Old friends, new friends

A storm was coming. I had to hike early today to beat it, because I was going to do a tough trail.

It’s one I haven’t been on in many months. But my recovery seems to be mostly over, and I felt ready to tackle it.

The trail starts out with a piece that climbs steadily but gently, and I hiked that part a couple times in May.

The extension of the trail then goes up and up steeply, on seven sharp traverses across the face of a mountain. The elevation gain in that section is about 1,000 feet or so.

up the trail

My best time for this hike is an hour and 15 minutes. Today, still trying to get back in shape, I was hoping to do it in less than two hours.

The lower elevations still had lots of beautiful skullcap,

IMG_5996

but only when I began the difficult upper half did I begin to see other flowers. Or maybe I just noticed them because I had to walk more slowly on the steep path.

Well, not that I could possibly miss the FIRE PINK in three places! I’ve never seen fire pink on this trail before.

fire pink

There were a half-dozen lovely purple spiderwort blooming – which I previously have only seen once, earlier this year:

spiderwort

[Bad photo! iPhone doesn’t do well with purple flowers]

Black cohosh abounds on this trail, and it’s already sticking up stalks with flower buds:

cohosh blooms

The clouds were gathering.

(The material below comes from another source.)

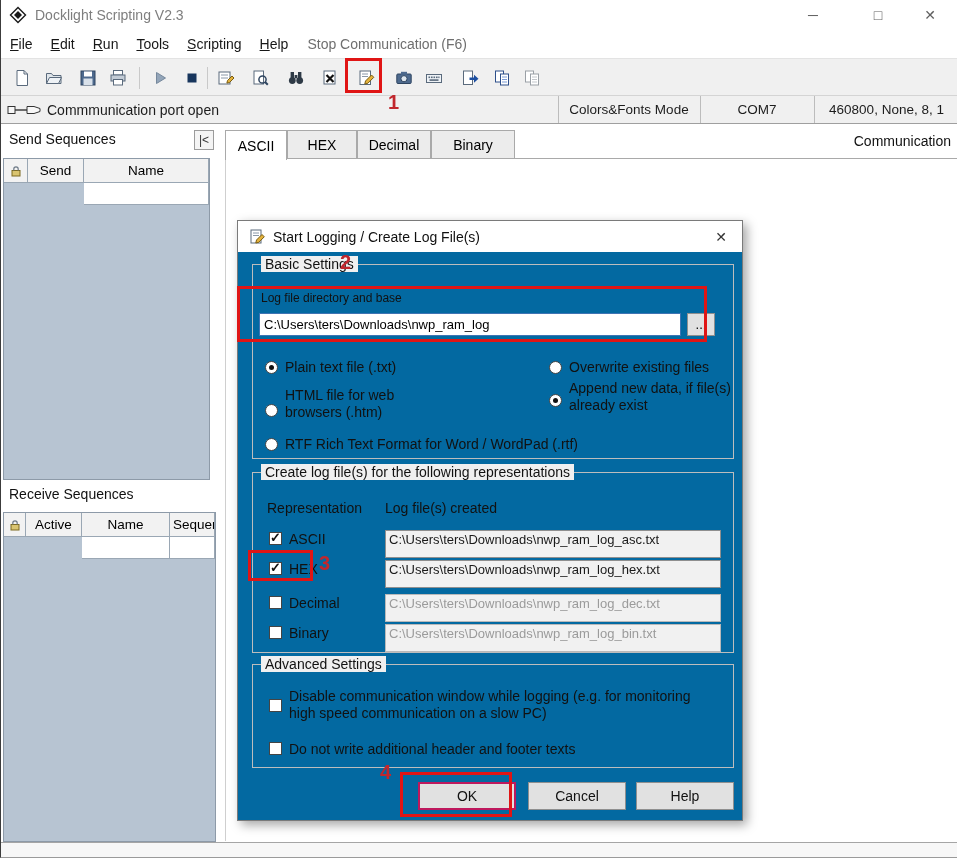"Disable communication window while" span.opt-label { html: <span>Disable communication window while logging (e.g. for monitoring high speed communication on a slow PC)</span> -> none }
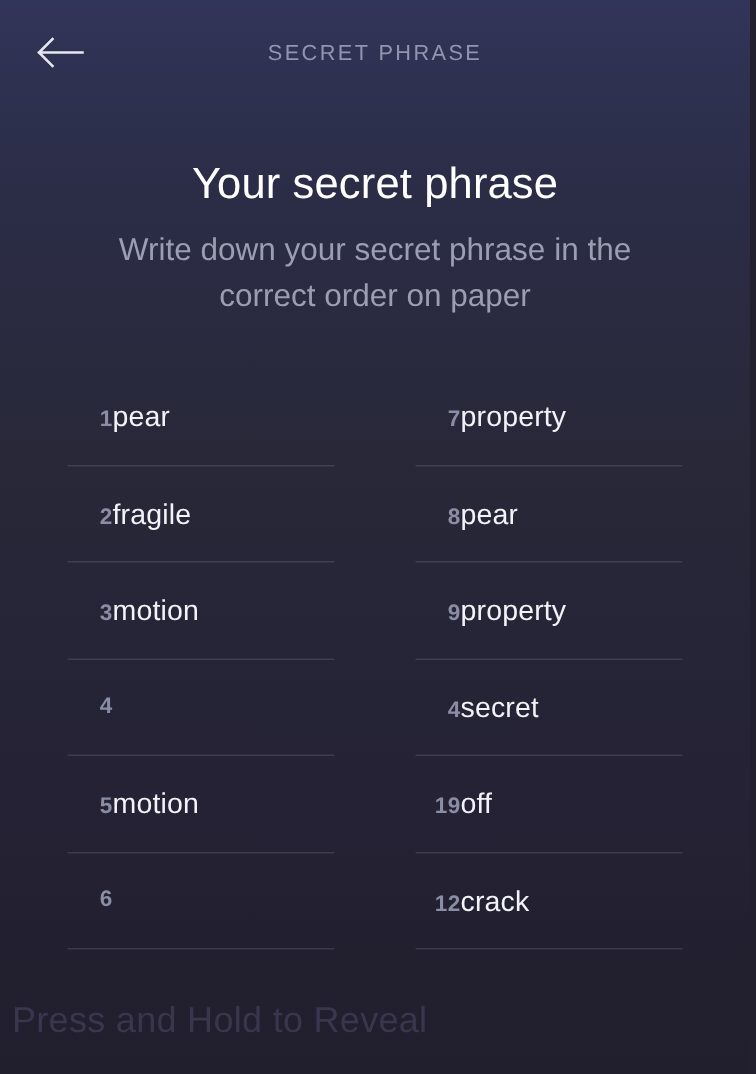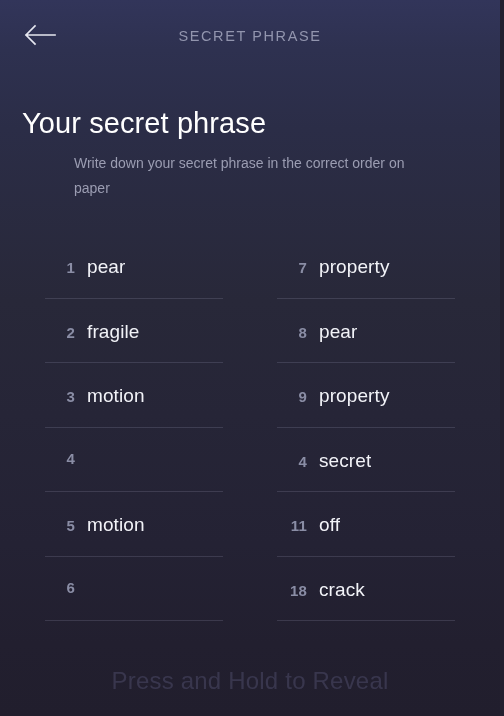"Your secret phrase" .title-block { text-align: none -> center }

With the temperature in the high 80s and the humidity sucking at my hot skin, I thought a bit of rain might not feel so bad.

In rapid succession, three new plants threw themselves in my path.

The first one, pale tubes with purple veins, was a puzzle. The flowers look so much like gentian, but that doesn’t bloom until September:

gentian

Fellow naturalists tell me it’s probably Penstemon canescens, eastern gray beardtongue. First that I’ve seen it.

Just a bit further on the same traverse – the yellow petals of Sundrops (Oenothera fruticosa) gave me a shock, so big and bright, laying on a rock as though to make SURE I didn’t miss it:

sundrops

It appeared the stem of this plant had been broken by another hiker; but another two plants were still upright.

This flower is in the same family as the Evening Primrose; it looks very similar, but blooms during the day. Another first for me.

Finally, my eye was caught by the white of a flower curled up beside some poison ivy. I followed the stem as it curved around, to its heart-shaped leaves:

low bindweed

It’s Low bindweed, Calystegia spithamaea. I haven’t seen this plant before, either.

No doubt I’d have missed these new flowers if the rain had begun while I was hiking.

I didn’t know their names on sight, of course. I don’t usually carry my flower guidebooks on trails because I’m too lazy; I take photos and notes, and look them up when I get home.

Which gave me something to do when the thunderstorm finally arrived.

Today’s penny is a 2014, the year that the extension part of the trail was completed. My time hiking the whole trail today: one and a half hours.